> *My experience is opposite to yours.* But that is exactly the problem, no? It ...

vidarh · 2025-10-14T12:47:25 1760446045

My point is that these are not minor successes, and not occasional. Not every attempt is equally successful, but a significant majority of my attempts are. Otherwise I wouldn't be letting it run for longer and longer without intervention.

For me this isn't one project where I've "twiddled around with the file and added random sentences". It's an increasingly systematic approach to giving it an approach to making changes, giving it regression tests, and making it make small, testable changes.

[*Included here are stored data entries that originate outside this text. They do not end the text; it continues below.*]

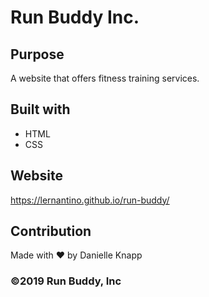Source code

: # Run Buddy Inc. 

## Purpose
A website that offers fitness training services. 

## Built with
* HTML
* CSS

## Website
https://lernantino.github.io/run-buddy/

## Contribution
Made with ❤ by Danielle Knapp

### ©️2019 Run Buddy, Inc
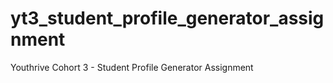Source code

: # yt3_student_profile_generator_assignment
Youthrive Cohort 3 - Student Profile Generator Assignment
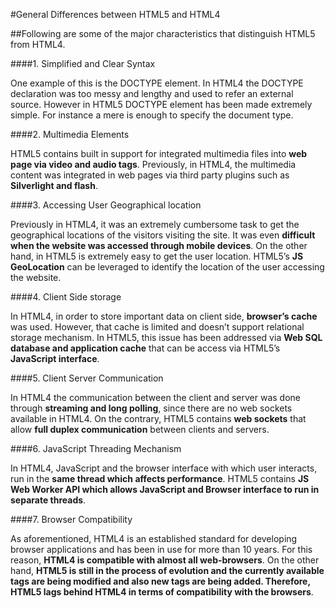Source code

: #General Differences between HTML5 and HTML4

##Following are some of the major characteristics that distinguish HTML5 from HTML4.

####1. Simplified and Clear Syntax

One example of this is the DOCTYPE element. In HTML4 the DOCTYPE declaration was too messy and lengthy and used to refer an external source. However in HTML5 DOCTYPE element has been made extremely simple. For instance a mere <!DOCTYPE html> is enough to specify the document type.

####2. Multimedia Elements

HTML5 contains built in support for integrated multimedia files into **web page via video and audio tags**. Previously, in HTML4, the multimedia content was integrated in web pages via third party plugins such as **Silverlight and flash**. 

####3. Accessing User Geographical location

Previously in HTML4, it was an extremely cumbersome task to get the geographical locations of the visitors visiting the site. It was even **difficult when the website was accessed through mobile devices**. On the other hand, in HTML5 is extremely easy to get the user location. HTML5’s **JS GeoLocation** can be leveraged to identify the location of the user accessing the website. 

####4. Client Side storage

In HTML4, in order to store important data on client side, **browser’s cache** was used. However, that cache is limited and doesn’t support relational storage mechanism. In HTML5, this issue has been addressed via **Web SQL database and application cache** that can be access via HTML5’s **JavaScript interface**.

####5. Client Server Communication

In HTML4 the communication between the client and server was done through **streaming and long polling**, since there are no web sockets available in HTML4. On the contrary, HTML5 contains **web sockets** that allow **full duplex communication** between clients and servers.

####6. JavaScript Threading Mechanism

In HTML4, JavaScript and the browser interface with which user interacts, run in the **same thread which affects performance**. HTML5 contains **JS Web Worker API which allows JavaScript and Browser interface to run in separate threads**. 

####7. Browser Compatibility

As aforementioned, HTML4 is an established standard for developing browser applications and has been in use for more than 10 years. For this reason, **HTML4 is compatible with almost all web-browsers**. On the other hand, **HTML5 is still in the process of evolution and the currently available tags are being modified and also new tags are being added. Therefore, HTML5 lags behind HTML4 in terms of compatibility with the browsers**.
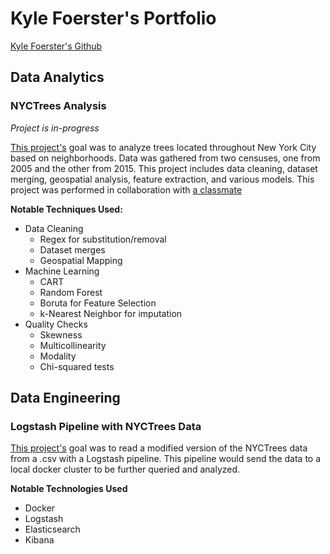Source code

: # Kyle Foerster's Portfolio

[Kyle Foerster's Github](https://github.com/kbfoerster)

## Data Analytics

### NYCTrees Analysis
*Project is in-progress*

[This project's](https://github.com/kbfoerster/nyctrees) goal was to analyze trees located throughout New York City based on neighborhoods. Data was gathered from two censuses, one from 2005 and the other from 2015. This project includes data cleaning, dataset merging, geospatial analysis, feature extraction, and various models. This project was performed in collaboration with [a classmate](https://github.com/ElizabethSeidle)

**Notable Techniques Used:**
* Data Cleaning
   * Regex for substitution/removal
   * Dataset merges
   * Geospatial Mapping
* Machine Learning
   * CART
   * Random Forest
   * Boruta for Feature Selection
   * k-Nearest Neighbor for imputation
* Quality Checks
   * Skewness
   * Multicollinearity
   * Modality
   * Chi-squared tests

## Data Engineering

### Logstash Pipeline with NYCTrees Data

[This project's](https://github.com/kbfoerster/logstash_nyctrees) goal was to read a modified version of the NYCTrees data from a .csv with a Logstash pipeline. This pipeline would send the data to a local docker cluster to be further queried and analyzed. 

**Notable Technologies Used**
* Docker
* Logstash
* Elasticsearch
* Kibana

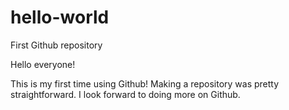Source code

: # hello-world
First Github repository 


Hello everyone!

This is my first time using Github!  Making a repository was pretty straightforward.  I look forward to doing more on Github.

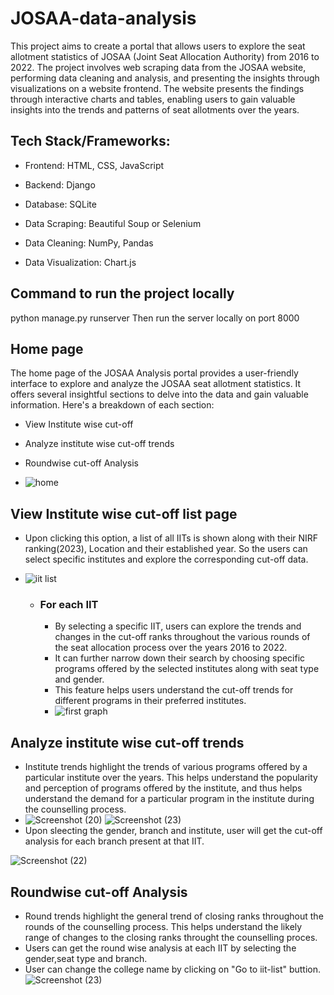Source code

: # JOSAA-data-analysis
This project aims to create a portal that allows users to explore the seat allotment statistics of JOSAA (Joint Seat Allocation Authority) from 2016 to 2022. The project involves web scraping data from the JOSAA website, performing data cleaning and analysis, and presenting the insights through visualizations on a website frontend. The website presents the findings through interactive charts and tables, enabling users to gain valuable insights into the trends and patterns of seat allotments over the years.

## Tech Stack/Frameworks:
- Frontend: HTML, CSS, JavaScript
* Backend: Django
+ Database: SQLite
- Data Scraping: Beautiful Soup or Selenium
* Data Cleaning: NumPy, Pandas
+ Data Visualization: Chart.js

## Command to run the project locally
python manage.py runserver
Then run the server locally on port 8000

## Home page
The home page of the JOSAA Analysis portal provides a user-friendly interface to explore and analyze the JOSAA seat allotment statistics. It offers several insightful sections to delve into the data and gain valuable information. Here's a breakdown of each section:
- View Institute wise cut-off
- Analyze institute wise cut-off trends
- Roundwise cut-off Analysis 

- ![home](https://github.com/Vidya132/JOSAA-data-analysis/assets/95306028/1d752e47-ef2d-4b4c-bf66-77fc8817c09d)

## View Institute wise cut-off list page
- Upon clicking this option, a list of all IITs is shown along with their NIRF ranking(2023), Location and their established year. So the users can select specific institutes and explore the corresponding cut-off data.
- ![iit list](https://github.com/Vidya132/JOSAA-data-analysis/assets/95306028/f4f562e1-c93b-48a5-a114-4c321b296fe6)
 
  - ### For each IIT
      - By selecting a specific IIT, users can explore the trends and changes in the cut-off ranks throughout the various rounds of the seat allocation process over the years 2016 to 2022.
      - It can further narrow down their search by choosing specific programs offered by the selected institutes along with seat type and gender.
      - This feature helps users understand the cut-off trends for different programs in their preferred institutes.
      - ![first graph](https://github.com/Vidya132/JOSAA-data-analysis/assets/95306028/5c411f78-ea17-4218-a0d6-9a8740ad78b5)

## Analyze institute wise cut-off trends
- Institute trends highlight the trends of various programs offered by a particular institute over the years. This helps understand the popularity and perception of programs offered by the institute, and thus helps understand the demand for a particular program in the institute during the counselling process.
- ![Screenshot (20)](https://github.com/Vidya132/JOSAA-data-analysis/assets/95306028/45d3feab-6bf4-4611-91fb-91580b6a90ce)
![Screenshot (23)](https://github.com/Vidya132/JOSAA-data-analysis/assets/95306028/980fde77-d82e-4630-b851-4b5c4180720a)
- Upon sleecting the gender, branch and institute, user will get the cut-off analysis for each branch present at that IIT.

![Screenshot (22)](https://github.com/Vidya132/JOSAA-data-analysis/assets/95306028/1db046fe-c44c-4627-8282-c8143bf0a88a)

## Roundwise cut-off Analysis
- Round trends highlight the general trend of closing ranks throughout the rounds of the counselling process. This helps understand the likely range of changes to the closing ranks throught the counselling proces.
- Users can get the round wise analysis at each IIT by selecting the gender,seat type and branch. 
- User can change the college name by clicking on "Go to iit-list" buttion.
![Screenshot (23)](https://github.com/Vidya132/JOSAA-data-analysis/assets/95306028/c1860924-8c4b-4099-9349-3288990919ba)






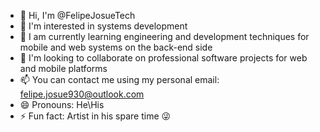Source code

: - 👋 Hi, I'm @FelipeJosueTech
- 👀 I'm interested in systems development
- 🌱 I am currently learning engineering and development techniques for mobile and web systems on the back-end side
- 💞️ I'm looking to collaborate on professional software projects for web and mobile platforms
- 📫 You can contact me using my personal email:
felipe.josue930@outlook.com
- 😄 Pronouns: He\His
- ⚡ Fun fact: Artist in his spare time 😜

<!---
FelipeJosueTech/FelipeJosueTech is a ✨ special ✨ repository because its `README.md` (this file) appears on your GitHub profile.
You can click the Preview link to take a look at your changes.
--->
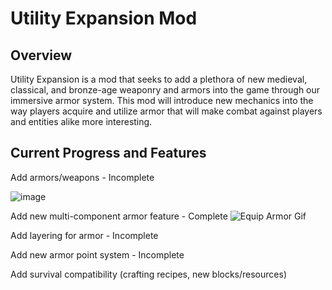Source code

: # Utility Expansion Mod

## Overview
Utility Expansion is a mod that seeks to add a plethora of new medieval, classical, and bronze-age weaponry and armors into the game through our immersive armor system. This mod will introduce new mechanics into the way players acquire and utilize armor that will make combat against players and entities alike more interesting. 

## Current Progress and Features
Add armors/weapons - Incomplete

![image](https://github.com/boomty/UtilityExpansion/assets/114364542/3361f942-6d7a-48eb-acfd-043be2439924)

Add new multi-component armor feature - Complete
![Equip Armor Gif](https://i.imgur.com/eVV7cKA.gif)

Add layering for armor - Incomplete

Add new armor point system - Incomplete

Add survival compatibility (crafting recipes, new blocks/resources)
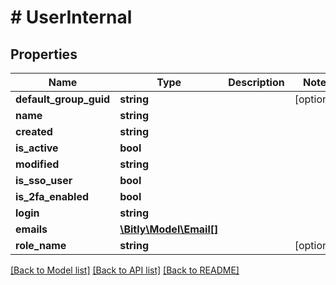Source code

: # # UserInternal

## Properties

Name | Type | Description | Notes
------------ | ------------- | ------------- | -------------
**default_group_guid** | **string** |  | [optional]
**name** | **string** |  |
**created** | **string** |  |
**is_active** | **bool** |  |
**modified** | **string** |  |
**is_sso_user** | **bool** |  |
**is_2fa_enabled** | **bool** |  |
**login** | **string** |  |
**emails** | [**\Bitly\Model\Email[]**](Email.md) |  |
**role_name** | **string** |  | [optional]

[[Back to Model list]](../../README.md#models) [[Back to API list]](../../README.md#endpoints) [[Back to README]](../../README.md)
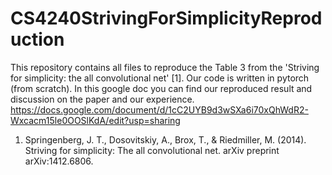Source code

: # CS4240StrivingForSimplicityReproduction

This repository contains all files to reproduce the Table 3 from the 'Striving for simplicity: the all convolutional net' [1]. 
Our code is written in pytorch (from scratch). 
In this google doc you can find our reproduced result and discussion on the paper and our experience.
https://docs.google.com/document/d/1cC2UYB9d3wSXa6i70xQhWdR2-Wxcacm15le0OOSlKdA/edit?usp=sharing

1. Springenberg, J. T., Dosovitskiy, A., Brox, T., & Riedmiller, M. (2014). 
Striving for simplicity: The all convolutional net. arXiv preprint arXiv:1412.6806.

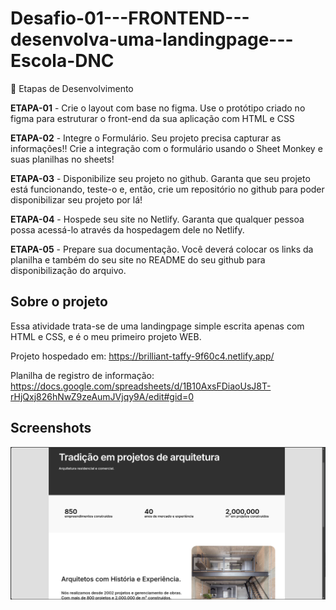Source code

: # Desafio-01---FRONTEND---desenvolva-uma-landingpage---Escola-DNC

🎯 Etapas de Desenvolvimento

**ETAPA-01** - Crie o layout com base no figma.
 Use o protótipo criado no figma para estruturar o front-end da sua aplicação com HTML e CSS

**ETAPA-02** - Integre o Formulário.
Seu projeto precisa capturar as informações!! Crie a integração com o formulário usando o Sheet Monkey e suas planilhas no sheets!

**ETAPA-03** - Disponibilize seu projeto no github.
Garanta que seu projeto está funcionando, teste-o e, então, crie um repositório no github para poder disponibilizar seu projeto por lá!

**ETAPA-04** - Hospede seu site no Netlify.
Garanta que qualquer pessoa possa acessá-lo através da hospedagem dele no Netlify.

**ETAPA-05** - Prepare sua documentação.
Você deverá colocar os links da planilha e também do seu site no README do seu github para disponibilização do arquivo.

## Sobre o projeto
Essa atividade trata-se de uma landingpage simple escrita apenas com HTML e CSS, e é o meu primeiro projeto WEB.

Projeto hospedado em: https://brilliant-taffy-9f60c4.netlify.app/

Planilha de registro de informação: https://docs.google.com/spreadsheets/d/1B10AxsFDiaoUsJ8T-rHjQxj826hNwZ9zeAumJVjqy9A/edit#gid=0

## Screenshots
![App Screenshot](/public/picture_01.png)
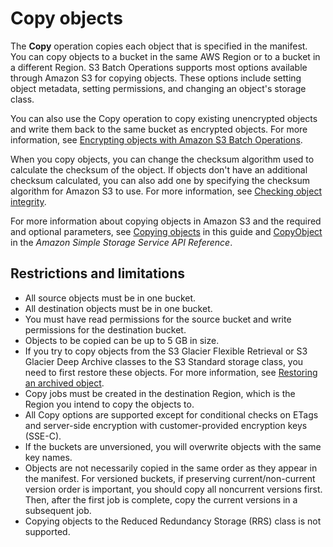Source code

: # Copy objects<a name="batch-ops-copy-object"></a>

The **Copy** operation copies each object that is specified in the manifest\. You can copy objects to a bucket in the same AWS Region or to a bucket in a different Region\. S3 Batch Operations supports most options available through Amazon S3 for copying objects\. These options include setting object metadata, setting permissions, and changing an object's storage class\. 

You can also use the Copy operation to copy existing unencrypted objects and write them back to the same bucket as encrypted objects\. For more information, see [Encrypting objects with Amazon S3 Batch Operations](http://aws.amazon.com/blogs/storage/encrypting-objects-with-amazon-s3-batch-operations/)\.

When you copy objects, you can change the checksum algorithm used to calculate the checksum of the object\. If objects don't have an additional checksum calculated, you can also add one by specifying the checksum algorithm for Amazon S3 to use\. For more information, see [Checking object integrity](checking-object-integrity.md)\.

For more information about copying objects in Amazon S3 and the required and optional parameters, see [Copying objects](copy-object.md) in this guide and [CopyObject](https://docs.aws.amazon.com/AmazonS3/latest/API/API_CopyObject.html) in the *Amazon Simple Storage Service API Reference*\.

## Restrictions and limitations<a name="batch-ops-copy-object-restrictions"></a>
+ All source objects must be in one bucket\.
+ All destination objects must be in one bucket\.
+ You must have read permissions for the source bucket and write permissions for the destination bucket\.
+ Objects to be copied can be up to 5 GB in size\.
+ If you try to copy objects from the S3 Glacier Flexible Retrieval or S3 Glacier Deep Archive classes to the S3 Standard storage class, you need to first restore these objects\. For more information, see [Restoring an archived object](restoring-objects.md)\.
+ Copy jobs must be created in the destination Region, which is the Region you intend to copy the objects to\.
+ All Copy options are supported except for conditional checks on ETags and server\-side encryption with customer\-provided encryption keys \(SSE\-C\)\.
+ If the buckets are unversioned, you will overwrite objects with the same key names\.
+ Objects are not necessarily copied in the same order as they appear in the manifest\. For versioned buckets, if preserving current/non\-current version order is important, you should copy all noncurrent versions first\. Then, after the first job is complete, copy the current versions in a subsequent job\. 
+ Copying objects to the Reduced Redundancy Storage \(RRS\) class is not supported\.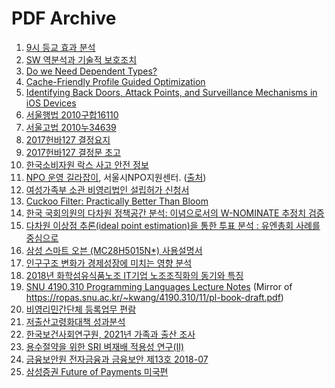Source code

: PDF Archive
========

1.  [9시 등교 효과 분석](https://cdn.jsdelivr.net/gh/simnalamburt/pdf@main/morning.pdf)
1.  [SW 역분석과 기술적 보호조치](https://cdn.jsdelivr.net/gh/simnalamburt/pdf@main/reversing.pdf)
1.  [Do we Need Dependent Types?](https://cdn.jsdelivr.net/gh/simnalamburt/pdf@main/BRICS-RS-01-10.pdf)
1.  [Cache-Friendly Profile Guided Optimization](https://cdn.jsdelivr.net/gh/simnalamburt/pdf@main/sampling_pgo.pdf)
1.  [Identifying Back Doors, Attack Points, and Surveillance Mechanisms in iOS Devices](https://cdn.jsdelivr.net/gh/simnalamburt/pdf@main/ios_backdoor.pdf)
1.  [서울행법 2010구합16110](https://cdn.jsdelivr.net/gh/simnalamburt/pdf@main/%EC%84%9C%EC%9A%B8%ED%96%89%EB%B2%95%202010%EA%B5%AC%ED%95%A916110.pdf)
1.  [서울고법 2010누34639](https://cdn.jsdelivr.net/gh/simnalamburt/pdf@main/%EC%84%9C%EC%9A%B8%EA%B3%A0%EB%B2%95%202010%EB%88%8434639.pdf)
1.  [2017헌바127 결정요지](https://cdn.jsdelivr.net/gh/simnalamburt/pdf@main/2017%ED%97%8C%EB%B0%94127%20%EA%B2%B0%EC%A0%95%EC%9A%94%EC%A7%80.pdf)
1.  [2017헌바127 결정문 초고](https://cdn.jsdelivr.net/gh/simnalamburt/pdf@main/2017%ED%97%8C%EB%B0%94127%20%EA%B2%B0%EC%A0%95%EB%AC%B8%20%EC%B4%88%EA%B3%A0.pdf)
1.  [한국소비자원 락스 사고 안전 정보](https://cdn.jsdelivr.net/gh/simnalamburt/pdf@main/NaOCl.pdf)
1.  [NPO 운영 길라잡이](https://cdn.jsdelivr.net/gh/simnalamburt/pdf@main/npo-guide-book-2016.pdf), 서울시NPO지원센터. ([출처](http://dgpublic.org/archive/?mod=document&uid=1015))
1.  [여성가족부 소관 비영리법인 설립허가 신청서](https://cdn.jsdelivr.net/gh/simnalamburt/pdf@main/%EC%97%AC%EC%84%B1%EA%B0%80%EC%A1%B1%EB%B6%80%20%EC%86%8C%EA%B4%80%20%EB%B9%84%EC%98%81%EB%A6%AC%EB%B2%95%EC%9D%B8%20%EC%84%A4%EB%A6%BD%ED%97%88%EA%B0%80%20%EC%8B%A0%EC%B2%AD%EC%84%9C.pdf)
1.  [Cuckoo Filter: Practically Better Than Bloom](https://cdn.jsdelivr.net/gh/simnalamburt/pdf@main/conext14_cuckoofilter.pdf)
1.  [한국 국회의원의 다차원 정책공간 분석: 이념으로서의 W-NOMINATE 추정치 검증](https://cdn.jsdelivr.net/gh/simnalamburt/pdf@main/%EA%B5%AC%EB%B3%B8%EC%83%812016.pdf)
1.  [다차원 이상점 추론(ideal point estimation)을 통한 투표 분석 : 유엔총회 사례를 중심으로](https://cdn.jsdelivr.net/gh/simnalamburt/pdf@main/%EC%8B%A0%EC%88%98%EC%95%882019.pdf)
1.  [삼성 스마트 오븐 (MC28H5015N*) 사용설명서](https://cdn.jsdelivr.net/gh/simnalamburt/pdf@main/MC28H5015N-manual.pdf)
1.  [인구구조 변화가 경제성장에 미치는 영향 분석](https://cdn.jsdelivr.net/gh/simnalamburt/pdf@main/%EC%9D%B8%EA%B5%AC%EA%B5%AC%EC%A1%B0%20%EB%B3%80%ED%99%94%EA%B0%80%20%EA%B2%BD%EC%A0%9C%EC%84%B1%EC%9E%A5%EC%97%90%20%EB%AF%B8%EC%B9%98%EB%8A%94%20%EC%98%81%ED%96%A5%20%EB%B6%84%EC%84%9D.pdf)
1.  [2018년 화학섬유식품노조 IT기업 노조조직화의 동기와 특징](https://cdn.jsdelivr.net/gh/simnalamburt/pdf@main/2018%EB%85%84%20%ED%99%94%ED%95%99%EC%84%AC%EC%9C%A0%EC%8B%9D%ED%92%88%EB%85%B8%EC%A1%B0%20IT%EA%B8%B0%EC%97%85%20%EB%85%B8%EC%A1%B0%EC%A1%B0%EC%A7%81%ED%99%94%EC%9D%98%20%EB%8F%99%EA%B8%B0%EC%99%80%20%ED%8A%B9%EC%A7%95.pdf)
1.  [SNU 4190.310 Programming Languages Lecture Notes](https://cdn.jsdelivr.net/gh/simnalamburt/pdf@main/pl-book-draft.pdf) (Mirror of <https://ropas.snu.ac.kr/~kwang/4190.310/11/pl-book-draft.pdf>)
1.  [비영리민간단체 등록업무 편람](https://cdn.jsdelivr.net/gh/simnalamburt/pdf@main/%EB%B9%84%EC%98%81%EB%A6%AC%EB%AF%BC%EA%B0%84%EB%8B%A8%EC%B2%B4%20%EB%93%B1%EB%A1%9D%EC%97%85%EB%AC%B4%20%ED%8E%B8%EB%9E%8C.pdf)
1.  [저출산고령화대책 성과분석](https://cdn.jsdelivr.net/gh/simnalamburt/pdf@main/%EC%A0%80%EC%B6%9C%EC%82%B0%EA%B3%A0%EB%A0%B9%ED%99%94%EB%8C%80%EC%B1%85%20%EC%84%B1%EA%B3%BC%EB%B6%84%EC%84%9D.pdf)
1.  [한국보건사회연구원, 2021년 가족과 출산 조사](https://cdn.jsdelivr.net/gh/simnalamburt/pdf@main/%EC%97%B0%EA%B5%AC%EB%B3%B4%EA%B3%A0%EC%84%9C%202021-50.pdf)
1.  [용수절약을 위한 SRI 벼재배 적용성 연구(II)](https://cdn.jsdelivr.net/gh/simnalamburt/pdf@main/%EC%9A%A9%EC%88%98%EC%A0%88%EC%95%BD%EC%9D%84%20%EC%9C%84%ED%95%9C%20SRI%20%EB%B2%BC%EC%9E%AC%EB%B0%B0%20%EC%A0%81%EC%9A%A9%EC%84%B1%20%EC%97%B0%EA%B5%AC%28II%29.pdf)
1.  [금융보안원 전자금융과 금융보안 제13호 2018-07](https://cdn.jsdelivr.net/gh/simnalamburt/pdf@main/%EA%B8%88%EC%9C%B5%EB%B3%B4%EC%95%88%EC%9B%90%20%EC%A0%84%EC%9E%90%EA%B8%88%EC%9C%B5%EA%B3%BC%20%EA%B8%88%EC%9C%B5%EB%B3%B4%EC%95%88%20%EC%A0%9C13%ED%98%B8%202018-07.pdf)
1.  [삼성증권 Future of Payments 미국편](https://cdn.jsdelivr.net/gh/simnalamburt/pdf@main/%EC%82%BC%EC%84%B1%EC%A6%9D%EA%B6%8C%20Future%20of%20Payments%20%EB%AF%B8%EA%B5%AD%ED%8E%B8.pdf)
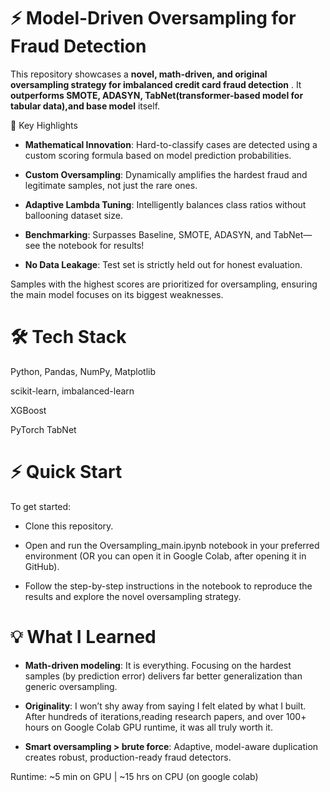 
# ⚡ Model-Driven Oversampling for Fraud Detection
This repository showcases a **novel, math-driven, and original oversampling strategy for imbalanced credit card fraud detection** . It **outperforms SMOTE, ADASYN, TabNet(transformer-based model for tabular data),and  base model** itself.

🚀 Key Highlights
* **Mathematical Innovation**: Hard-to-classify cases are detected using a custom scoring formula based on model prediction probabilities.

* **Custom Oversampling**: Dynamically amplifies the hardest fraud and legitimate samples, not just the rare ones.

* **Adaptive Lambda Tuning**: Intelligently balances class ratios without ballooning dataset size.

* **Benchmarking**: Surpasses Baseline, SMOTE, ADASYN, and TabNet—see the notebook for results!

*  **No Data Leakage**: Test set is strictly held out for honest evaluation.


Samples with the highest scores are prioritized for oversampling, ensuring the main model focuses on its biggest weaknesses.

# 🛠️ Tech Stack
Python, Pandas, NumPy, Matplotlib

scikit-learn, imbalanced-learn

XGBoost

PyTorch TabNet

# ⚡ Quick Start
To get started:

* Clone this repository.

* Open and run the Oversampling_main.ipynb notebook in your preferred environment (OR you can open it in Google Colab, after opening it in GitHub).

* Follow the step-by-step instructions in the notebook to reproduce the results and explore the novel oversampling strategy.


# 💡 What I Learned
* **Math-driven modeling**: It is everything. Focusing on the hardest samples (by prediction error) delivers far better generalization than generic oversampling.

* **Originality**: I won’t shy away from saying I felt elated by what I built. After hundreds of iterations,reading research papers, and over 100+ hours on Google Colab GPU runtime, it was all truly worth it.

* **Smart oversampling > brute force**: Adaptive, model-aware duplication creates robust, production-ready fraud detectors.

Runtime: ~5 min on GPU | ~15 hrs on CPU (on google colab)
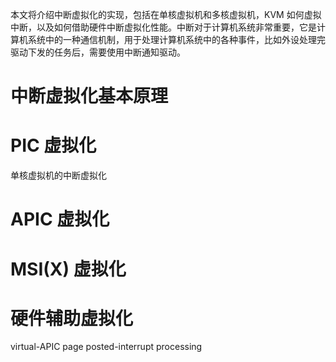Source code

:本文将介绍中断虚拟化的实现，包括在单核虚拟机和多核虚拟机，KVM 如何虚拟中断，以及如何借助硬件中断虚拟化性能。中断对于计算机系统非常重要，它是计算机系统中的一种通信机制，用于处理计算机系统中的各种事件，比如外设处理完驱动下发的任务后，需要使用中断通知驱动。

# 中断虚拟化基本原理


# PIC 虚拟化
单核虚拟机的中断虚拟化

# APIC 虚拟化

# MSI(X) 虚拟化

# 硬件辅助虚拟化
virtual-APIC page
posted-interrupt processing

I do that because I can predict with a high rate of success that it will achieve progress for me at this point.

There are failures, but they are few, and they're usually fixed simply by starting it over again from after the last succesful change when it takes too long without passing more tests. Occasionally it requires me to turn off --dangerously-skip-permissions and guide it through a tricky part. But that is getting rarer and rarer.

No, I haven't formally documented it, so it's reasonable to be skeptical (I have however started packaging up the hooks and agents and instructions that consistently work for me on multiple projects. For now, just for a specific client, but I might do a writeup of it at some point) but at the same time, it's equally warranted to wonder whether the vast difference in reported results is down to what you suggest, or down to something you're doing differently with respect to how you're using these tools.

baq · 2025-10-14T11:27:30 1760441250

replace 'AI|LLM' with 'new hire' in your post for a funny outcome.

svieira · 2025-10-14T12:36:30 1760445390

Replace 'new hire' with 'AI|LLM' in the updated post for a very sad outcome.

marcosdumay · 2025-10-14T15:47:29 1760456849

New hires perform consistently. Even if you can't predict beforehand how well they'll work, after a short observation time you can predict very well how they will continue to work.

hitarpetar · 2025-10-14T11:51:25 1760442685

this is the first time I've ever seen this joke, well done!

kordlessagain · 2025-10-14T16:57:14 1760461034

You are using the wrong tools if you are getting crappy results. It’s like editing a photo with notepad, it’s possible but likely to fail.